I need to find out ho to mount the flywheel shim on my 69 Pontiac 400. I did not take it off the engine so I don't know how the shim is placed between the flywheel and crank as seen below.

I see the "tabs" on the fly wheel turn toward the transmission but need to know how the shim is used or if it doesn't matter.



Searches and documentation I have does not show the orientation of the shim.

Thanks in advance, Dan


----------



## dan woodland (Jul 24, 2013)

Figured out the mounting for this... see the small screw at 7 o'clock? That lines up with the shim which has a small hole and a couple slotted holes... line up all the holes and your done. The shim has a built in flex/spring to it so it can be "flexed" either way.


----------



## Goat Roper (Oct 28, 2014)

Hey Dan

The shim plate goes on the crank behind the flex plate with the curved part of the edge facing the engine and you are missing the bolt plate that goes on the face.
Also your flex plate has cracks and is junk and needs to be replaced.
You don't want to run it without the bolt plate.
PM me if you don't have it, I have an extra shim and bolt plate.
New flex plate is around 70 bucks you do not want to use that one.
The bump at 7 o'clock lines up with the u shaped cutout in the bolt plate you are missing, without it you get cracks at the bolts like you see on the flex plate.


----------



## dan woodland (Jul 24, 2013)

Seriously? I don't doubt you but where do you see them? I used the "ring" test and viewed it closely. I don't see any.





















No, of course I don't have a bolt plate. why would a part I must have be where it was supposed to be?

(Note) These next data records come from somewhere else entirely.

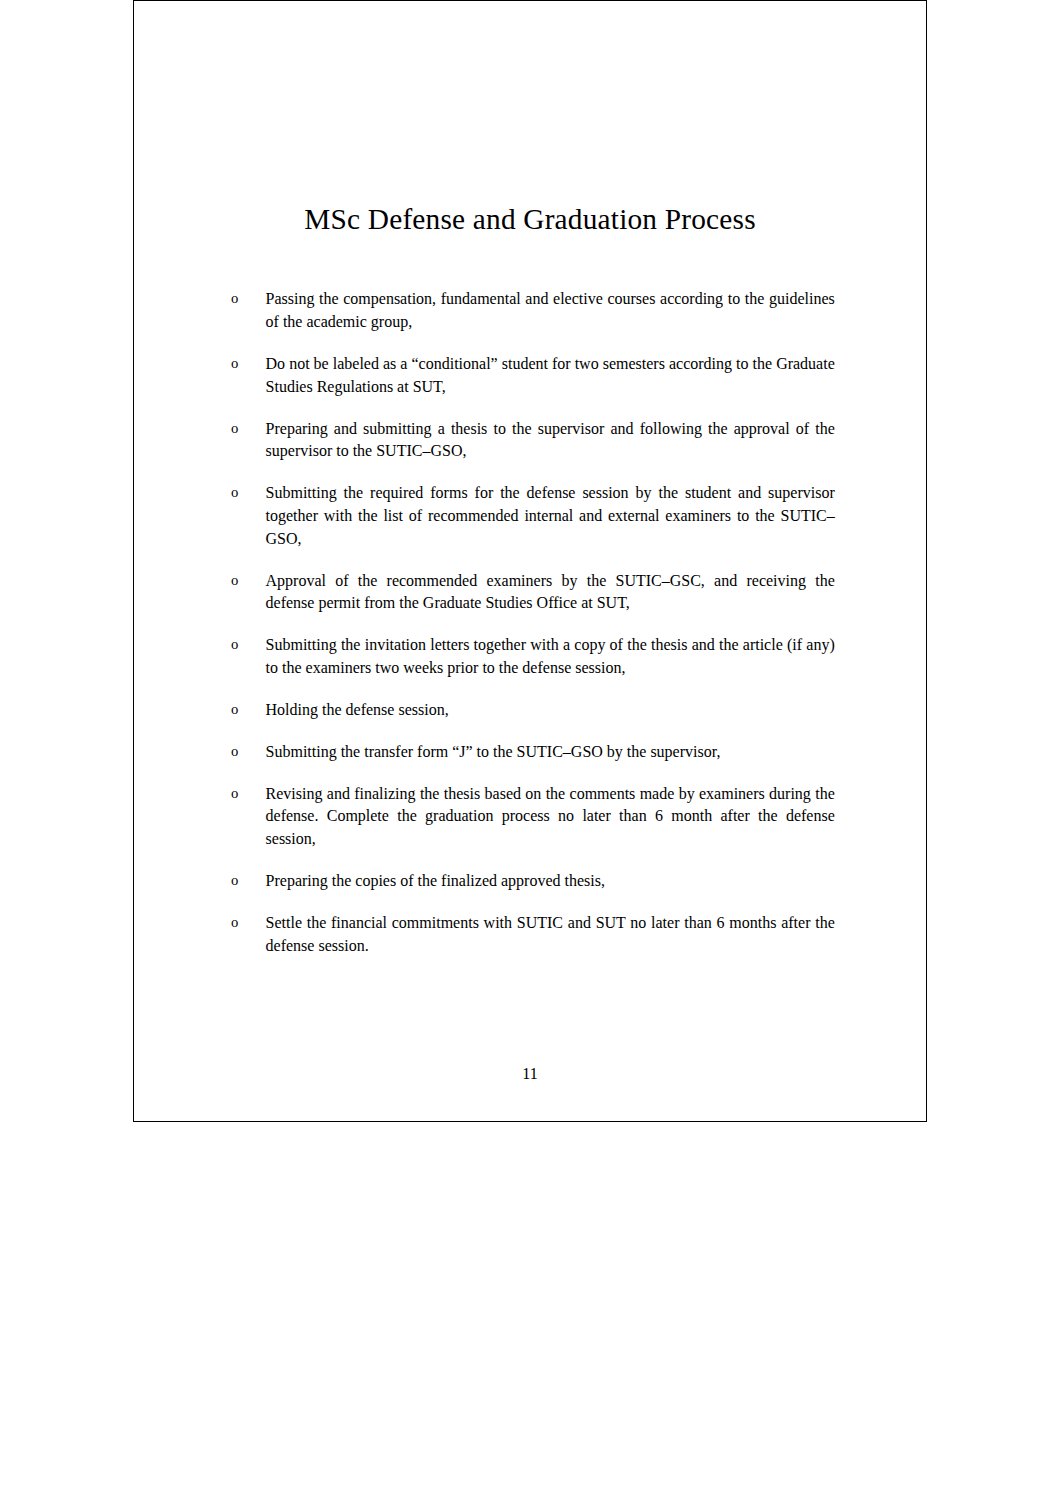MSc Defense and Graduation Process
Passing the compensation, fundamental and elective courses according to the guidelines of the academic group,
Do not be labeled as a “conditional” student for two semesters according to the Graduate Studies Regulations at SUT,
Preparing and submitting a thesis to the supervisor and following the approval of the supervisor to the SUTIC–GSO,
Submitting the required forms for the defense session by the student and supervisor together with the list of recommended internal and external examiners to the SUTIC–GSO,
Approval of the recommended examiners by the SUTIC–GSC, and receiving the defense permit from the Graduate Studies Office at SUT,
Submitting the invitation letters together with a copy of the thesis and the article (if any) to the examiners two weeks prior to the defense session,
Holding the defense session,
Submitting the transfer form “J” to the SUTIC–GSO by the supervisor,
Revising and finalizing the thesis based on the comments made by examiners during the defense. Complete the graduation process no later than 6 month after the defense session,
Preparing the copies of the finalized approved thesis,
Settle the financial commitments with SUTIC and SUT no later than 6 months after the defense session.
11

PM on the way... I love finding new things to fix in the final hours........ NOT.


----------



## Goat Roper (Oct 28, 2014)

They call it a flex plate because it flexes and over time the metal gets fatigued.
On a 50 year old car you really should replace it when you rebuild the engine especially if it has been used without the bolt plate.
Let me dig out the parts and post a pic for you.


----------